In the past year, I’ve been using Firebase quite a bit, and it became my exclusive backend since February at work, meaning I’ve been using it for personal projects quite a bit as well.
For the most part, I love what they’re doing, although writing security rules can be slightly unintuitive at first, and it’s also quite easy to fall into the trap of requesting too many reads when creating subscriptions.
But there’s one issue that’s caused me a fair bit of problems in the last few days:
So I ran into a couple of unexpected behaviours with this that I did not expect whatsoever, and I ended up wasting quite a few hours trying to figure out what the problems were. In summary, there were two behaviours on Firebase’s side that are quite unexpected (at least for noobs like me still deep-diving into this).
So just in case anyone else struggles with the same issues, I figured I’d write an article about the issue (because to be frank, I could not find much information about this).
1: Firebase auth does not push the change
Everything else in Firebase seems to be created around the concept of observable WebSockets, making it in particular easy to set up frontend observables with RxJs to make your web app reactive EVEN from the API layer!
Expecting the same behavior from Firebase.auth when I verify email addresses, I struggled to understand why my frontend did not automtically redirect users into the protected part of the site as my redirect middleware was instructed to do.
Well turns out having email set to verified does not warrant a push on
Fair enough, so I ended up with three possible solutions around this shortcoming:
- Users have to refresh or open the site in a new window to refetch user data
- Users prompt the site to fetch again (say, with a button)

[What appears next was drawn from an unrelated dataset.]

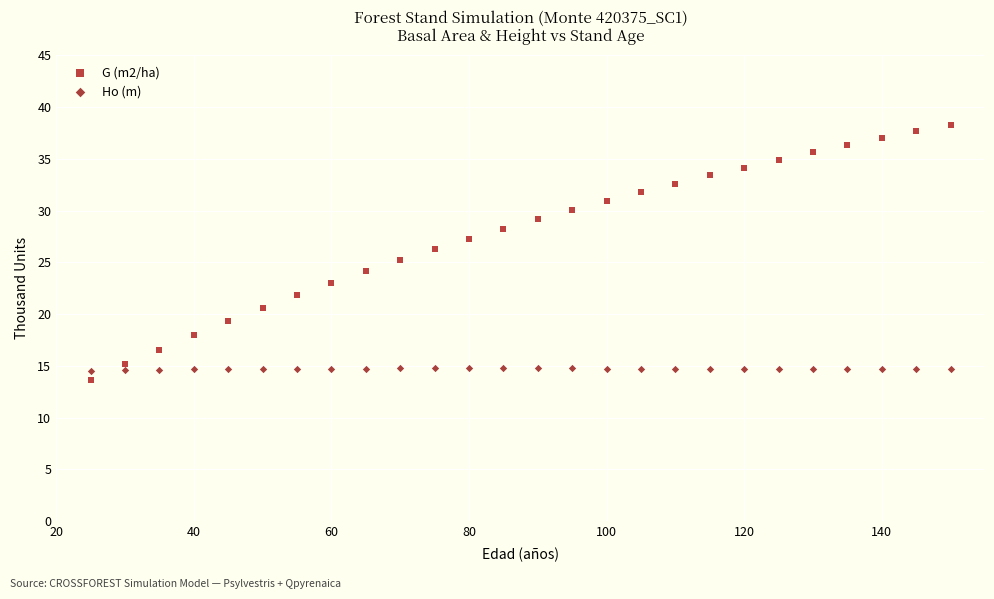

Which series contains the lowest Y value?

G (m2/ha)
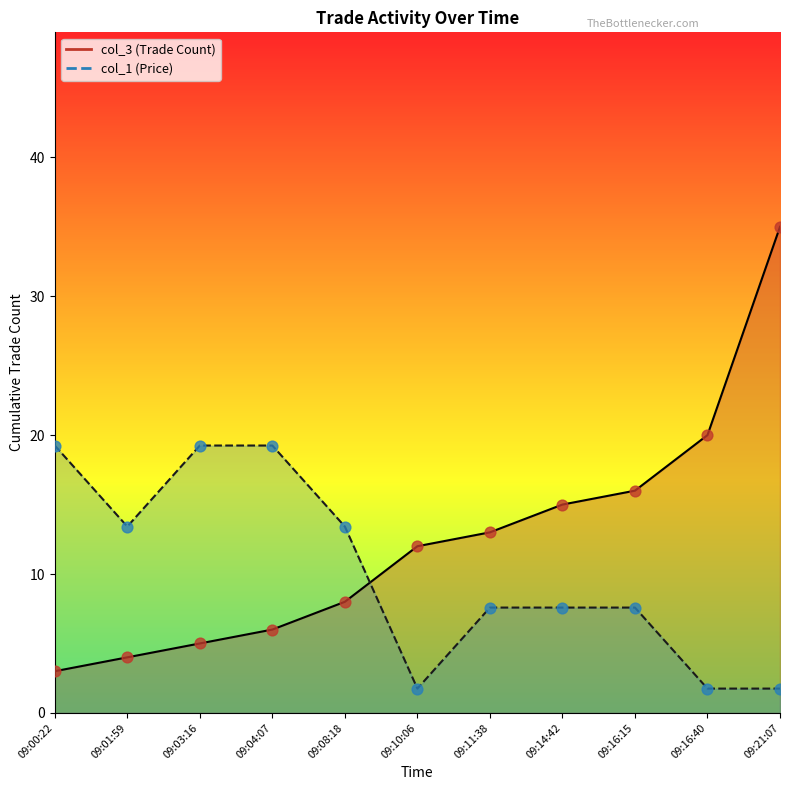

What is the total value across all series at 09:14:42?

22.6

- While the user is in the situation of being told to verify, short-polling can continuously check and automatically update the situation
Perhaps there are better solutions, but viable ones for my web application seemed to be one of those three.
I ended up going with the first one for the time being and continued developing until I encountered the second unexpected behaviour.

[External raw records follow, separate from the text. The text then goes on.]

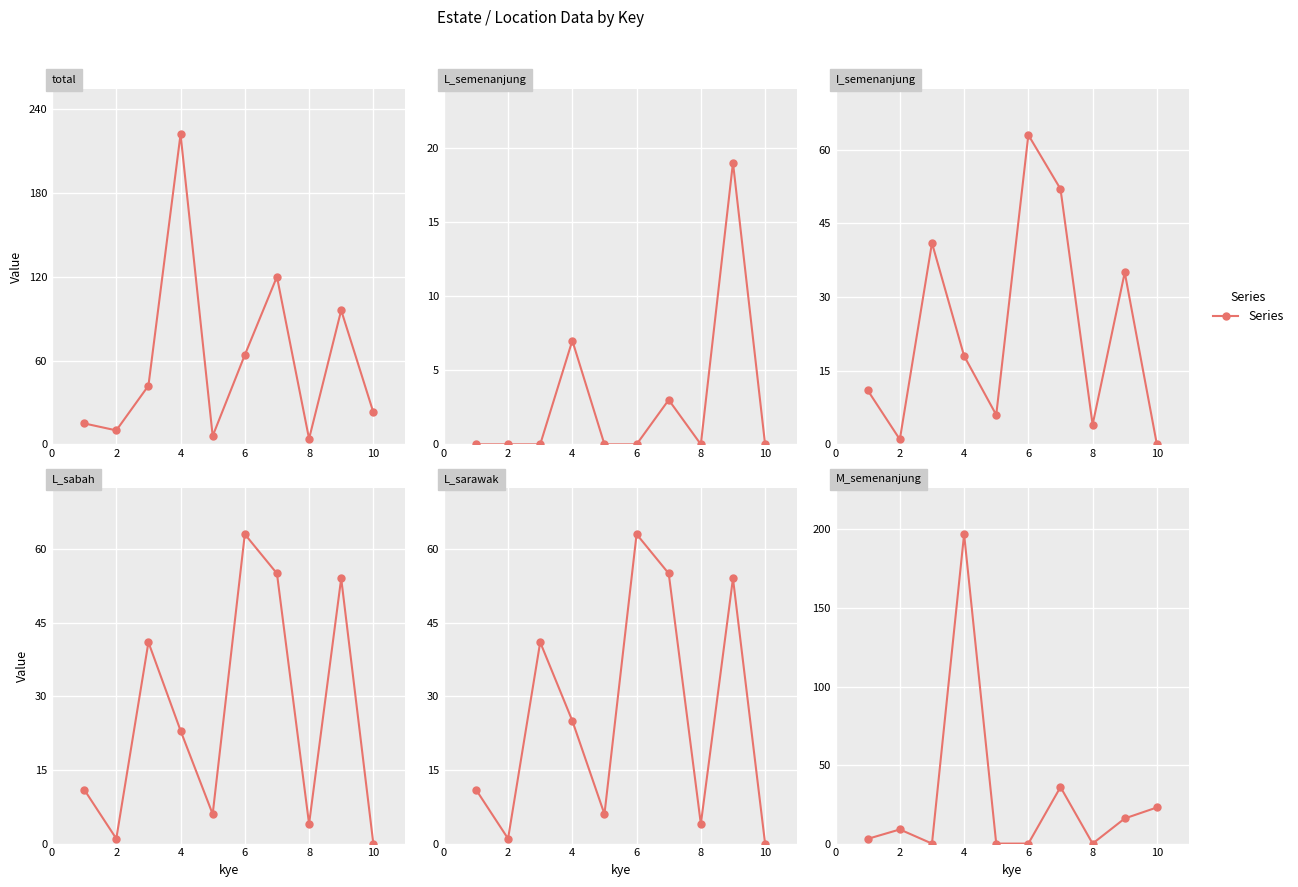

How many values in the I_semenanjung series are below 18?

5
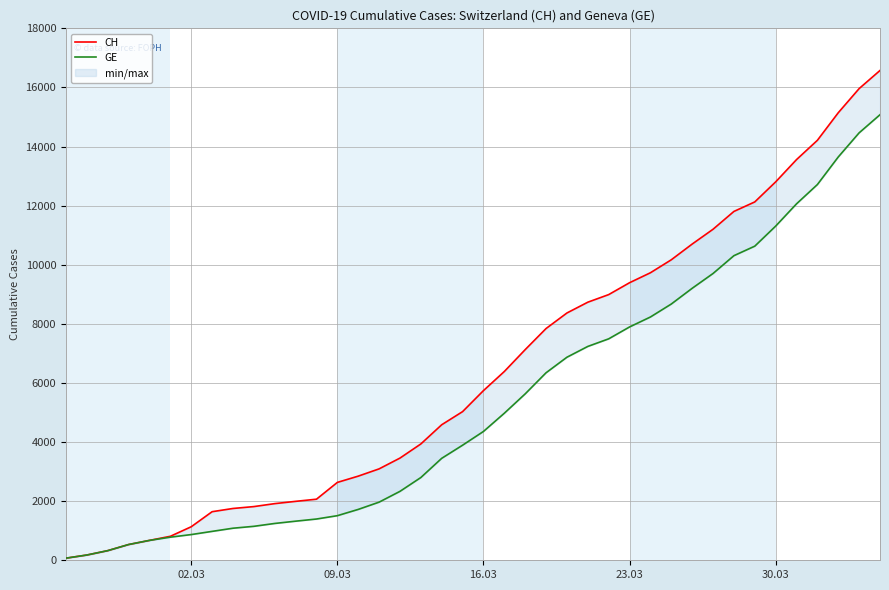

How many categories are shown in the chart?

40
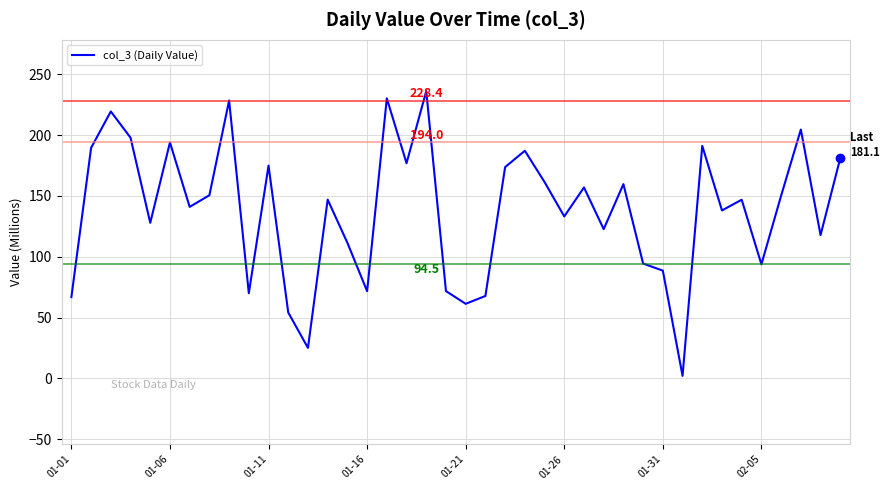

What is the maximum value shown in the chart?

236.2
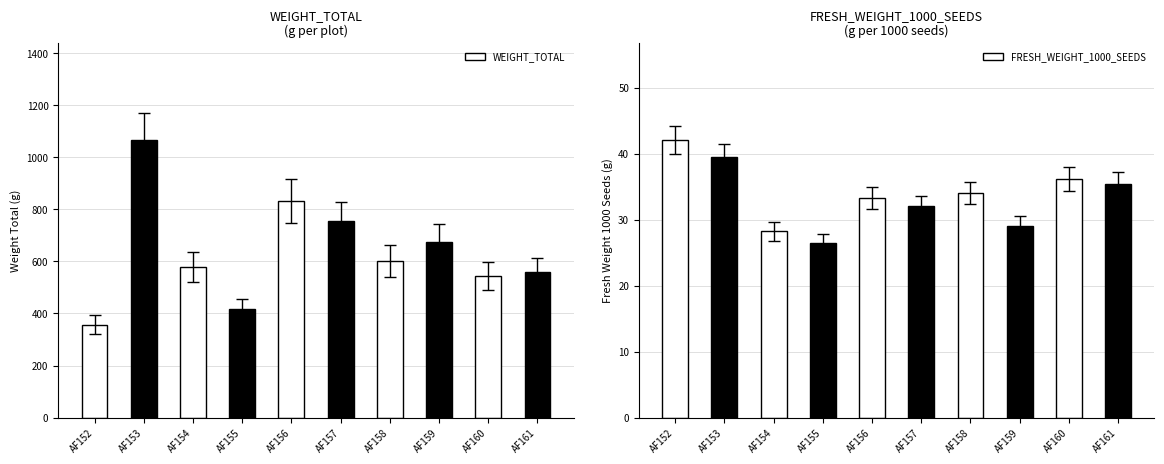

The WEIGHT_TOTAL series shows 601.6 at AF158. True or false?

True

2. Firebase.auth does not automatically issue new Id Tokens on change
So now it’s starting to get quite funky. I’m using
.onIdTokenChanged() to subscribe for tokens, but a new token is not necessarily issued just because a user verifies their email.
This one is far funkier than the earlier behaviour.
What happened would be the following:
The user verifies email and refreshes the site.
firebase.auth().onIdTokenChanged returns a user object, containing user fields including
emailVerified and token.
emailVerified field (which I use for frontend logic) is set to true.
However, when I decode the token, I see that it has
emailVerified set to false.
Of course, this took me quite a bit of time to discover, as I naturally assumed the user object that I received from
firebase.auth() would be identical to the object wrapped in the id token.
Wow, so silly. Much wrong.
So I(foolishly) assumed
user.emailVerified is good enough, but I suddenly noticed requests failing when trying to alter fields protected by the following rule:
allow read, create, write: if request.auth != null && request.auth.token.email_verified == true;
So for this, there’s a couple of solutions, both of which are rather meh.
- Force users to log out and in when verifying their email
- Decode the
onIdTokenChanged(), check if token and user have different data, and if they do, request a new token manually by calling
For now, I ended up going with the second solution, though I’m not too happy about having to decode tokens in the frontend. I suppose I’m not sure exactly what I expected, since new tokens are only issued upon invalidation.
Perhaps my rant is unwarranted. In most authentication services I would expect this behaviour, but the other ways that Firebase makes data reactive in a completely seamless manner I was expecting authentication to work the same way.
Just be careful when implementing email verification! Things are not quite what they seem!